**Text shown**
####

Just before Samuel Slater arrived in Pawtucket, Rhode Island and unleashed the Industrial Revolution this side of the Atlantic, women made all the clothing needed by their families. Not for hobby, not out of a profound sense of affection, but out of necessity.

Jennifer Butler Basile

Jennifer Butler Basile

She would pick the flax she’d grown in a plot just outside her door, she’d separate the seeds from the soft fluff she needed to then card, spin, and weave on a loom – to then measure and sew the actual garment. A process which took one to two years.

One to two years! For one garment of clothing!

Our tour guide at the Slater Mill historical site told us that weaving five yards of fabric a day was only one of a woman’s daily duties during this time period. She also tended to the garden – weeding, harvesting, maintaining. She rose well before the family to start the fire in the hearth – the only heat source for cooking – and continually tended and adjusted it throughout the day according to their needs. She baked bread. She scoured the wooden troughs from which her children communally ate. She cleaned the house. And she, you know, mothered.

Around the time we viewed the loom larger than my bathroom at home, I got the sense that I could never complain again about loading and emptying the dishwasher. An overwhelming heaviness overtook me, thinking of all the duty and drudgery to which a woman of that time was subject.

We modern mothers are overcome – stretched to the limit with carting and carrying, worry and work, busyness and pains in the butt. But really, if we don’t get to the watering and our lettuce wilts at the root, we can go to the drive-through and buy a salad in a pretty plastic clamshell. It is not a matter of life or death. We can order clothing online and it magically appears at our door. Knitting is done for fun, for stress-relief.

####

**Raw data**
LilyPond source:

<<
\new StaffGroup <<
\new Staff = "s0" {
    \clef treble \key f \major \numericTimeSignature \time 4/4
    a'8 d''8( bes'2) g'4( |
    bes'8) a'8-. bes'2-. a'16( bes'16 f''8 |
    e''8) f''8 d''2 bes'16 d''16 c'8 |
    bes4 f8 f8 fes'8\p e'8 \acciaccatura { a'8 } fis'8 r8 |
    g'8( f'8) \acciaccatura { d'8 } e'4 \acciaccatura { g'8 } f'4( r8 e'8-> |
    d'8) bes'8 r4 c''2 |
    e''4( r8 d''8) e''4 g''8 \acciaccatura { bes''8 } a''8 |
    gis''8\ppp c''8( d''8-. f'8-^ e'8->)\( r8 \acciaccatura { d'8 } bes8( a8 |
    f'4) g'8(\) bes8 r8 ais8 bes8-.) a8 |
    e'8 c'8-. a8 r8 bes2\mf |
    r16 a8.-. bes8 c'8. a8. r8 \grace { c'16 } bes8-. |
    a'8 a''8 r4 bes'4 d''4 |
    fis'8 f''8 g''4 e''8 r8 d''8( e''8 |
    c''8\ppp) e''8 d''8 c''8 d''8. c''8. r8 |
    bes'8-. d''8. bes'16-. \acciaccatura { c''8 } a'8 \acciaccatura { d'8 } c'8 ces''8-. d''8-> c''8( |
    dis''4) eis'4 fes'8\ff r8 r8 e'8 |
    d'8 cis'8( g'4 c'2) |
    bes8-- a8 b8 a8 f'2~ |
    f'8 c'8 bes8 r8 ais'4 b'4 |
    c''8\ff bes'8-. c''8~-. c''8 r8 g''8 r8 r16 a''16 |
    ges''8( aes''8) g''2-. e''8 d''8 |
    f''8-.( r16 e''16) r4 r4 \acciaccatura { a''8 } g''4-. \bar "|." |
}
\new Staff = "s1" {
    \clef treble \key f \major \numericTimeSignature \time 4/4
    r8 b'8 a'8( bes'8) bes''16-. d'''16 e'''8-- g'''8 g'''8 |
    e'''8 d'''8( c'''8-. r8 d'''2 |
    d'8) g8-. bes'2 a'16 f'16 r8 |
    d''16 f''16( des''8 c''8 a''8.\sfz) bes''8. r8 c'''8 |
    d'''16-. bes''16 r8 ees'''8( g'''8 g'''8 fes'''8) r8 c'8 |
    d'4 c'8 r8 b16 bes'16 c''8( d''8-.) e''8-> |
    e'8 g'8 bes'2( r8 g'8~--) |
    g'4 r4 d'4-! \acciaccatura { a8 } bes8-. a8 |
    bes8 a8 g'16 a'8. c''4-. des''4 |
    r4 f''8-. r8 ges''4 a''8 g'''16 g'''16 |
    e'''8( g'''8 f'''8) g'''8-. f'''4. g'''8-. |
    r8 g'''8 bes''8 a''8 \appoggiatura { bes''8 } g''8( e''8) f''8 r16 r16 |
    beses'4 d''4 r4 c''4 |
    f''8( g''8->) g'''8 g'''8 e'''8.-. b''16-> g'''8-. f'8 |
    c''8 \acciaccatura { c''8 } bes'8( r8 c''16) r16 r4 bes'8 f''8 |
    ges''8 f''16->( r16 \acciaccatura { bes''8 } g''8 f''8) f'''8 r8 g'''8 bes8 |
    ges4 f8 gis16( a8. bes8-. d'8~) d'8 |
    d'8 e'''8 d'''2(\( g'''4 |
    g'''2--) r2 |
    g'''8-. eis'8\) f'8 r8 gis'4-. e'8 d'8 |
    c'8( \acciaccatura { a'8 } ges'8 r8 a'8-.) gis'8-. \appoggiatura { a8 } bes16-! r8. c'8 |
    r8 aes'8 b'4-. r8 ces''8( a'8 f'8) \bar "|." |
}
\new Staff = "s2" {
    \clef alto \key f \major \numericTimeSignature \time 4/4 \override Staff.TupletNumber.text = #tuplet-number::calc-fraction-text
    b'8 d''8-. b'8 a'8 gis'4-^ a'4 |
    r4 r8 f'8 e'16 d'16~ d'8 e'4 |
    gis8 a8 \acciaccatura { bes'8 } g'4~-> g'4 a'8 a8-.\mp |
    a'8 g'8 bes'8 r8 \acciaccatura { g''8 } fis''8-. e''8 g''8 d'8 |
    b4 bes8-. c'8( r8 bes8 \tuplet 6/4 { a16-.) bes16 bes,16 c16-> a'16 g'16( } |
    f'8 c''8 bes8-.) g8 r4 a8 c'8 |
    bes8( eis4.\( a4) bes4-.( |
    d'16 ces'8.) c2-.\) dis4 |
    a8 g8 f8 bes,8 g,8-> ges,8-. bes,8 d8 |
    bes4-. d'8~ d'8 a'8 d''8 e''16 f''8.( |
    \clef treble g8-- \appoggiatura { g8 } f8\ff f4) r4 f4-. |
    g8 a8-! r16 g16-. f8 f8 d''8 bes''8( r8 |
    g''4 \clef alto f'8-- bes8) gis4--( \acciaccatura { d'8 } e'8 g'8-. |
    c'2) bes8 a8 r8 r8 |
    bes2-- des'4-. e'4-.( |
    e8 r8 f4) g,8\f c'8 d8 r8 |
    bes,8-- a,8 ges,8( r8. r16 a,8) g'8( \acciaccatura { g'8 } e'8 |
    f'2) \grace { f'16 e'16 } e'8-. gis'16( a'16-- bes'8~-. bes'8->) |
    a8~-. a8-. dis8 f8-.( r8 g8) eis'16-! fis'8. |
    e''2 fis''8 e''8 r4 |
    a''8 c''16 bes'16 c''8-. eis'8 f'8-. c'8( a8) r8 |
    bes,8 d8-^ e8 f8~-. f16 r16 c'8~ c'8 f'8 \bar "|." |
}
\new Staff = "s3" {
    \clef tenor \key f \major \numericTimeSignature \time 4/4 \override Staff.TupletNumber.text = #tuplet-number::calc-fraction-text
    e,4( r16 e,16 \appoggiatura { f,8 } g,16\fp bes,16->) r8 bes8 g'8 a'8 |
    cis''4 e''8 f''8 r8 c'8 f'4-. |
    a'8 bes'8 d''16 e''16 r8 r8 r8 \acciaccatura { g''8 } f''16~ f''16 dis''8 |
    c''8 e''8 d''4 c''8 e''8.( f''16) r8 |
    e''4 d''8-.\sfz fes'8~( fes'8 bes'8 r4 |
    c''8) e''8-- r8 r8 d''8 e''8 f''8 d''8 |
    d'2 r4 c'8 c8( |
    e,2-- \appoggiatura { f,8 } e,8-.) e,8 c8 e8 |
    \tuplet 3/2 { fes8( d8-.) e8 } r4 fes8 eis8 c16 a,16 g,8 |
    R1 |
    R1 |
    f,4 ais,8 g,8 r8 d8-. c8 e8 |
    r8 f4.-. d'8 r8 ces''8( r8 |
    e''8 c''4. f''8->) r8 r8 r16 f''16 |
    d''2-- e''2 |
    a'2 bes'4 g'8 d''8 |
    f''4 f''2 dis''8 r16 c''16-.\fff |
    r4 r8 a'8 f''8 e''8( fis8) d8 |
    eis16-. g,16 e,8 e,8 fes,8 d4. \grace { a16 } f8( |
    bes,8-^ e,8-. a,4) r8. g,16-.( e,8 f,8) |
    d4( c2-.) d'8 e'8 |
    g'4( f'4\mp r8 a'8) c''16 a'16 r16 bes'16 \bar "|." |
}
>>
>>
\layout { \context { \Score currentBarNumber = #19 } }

####

**Apply what you read**
a - In the Slater Mill essay, how long did the whole process of making one garment take?
b - Using the Slater Mill essay, explain why a modern mother's wilted lettuce is not a matter of life or death.
The listing plays no part in this work.

**Results for each task**
a - One to two years.

b - If the lettuce wilts because the watering was missed, a modern mother can go to a drive-through and buy a salad in a plastic clamshell instead.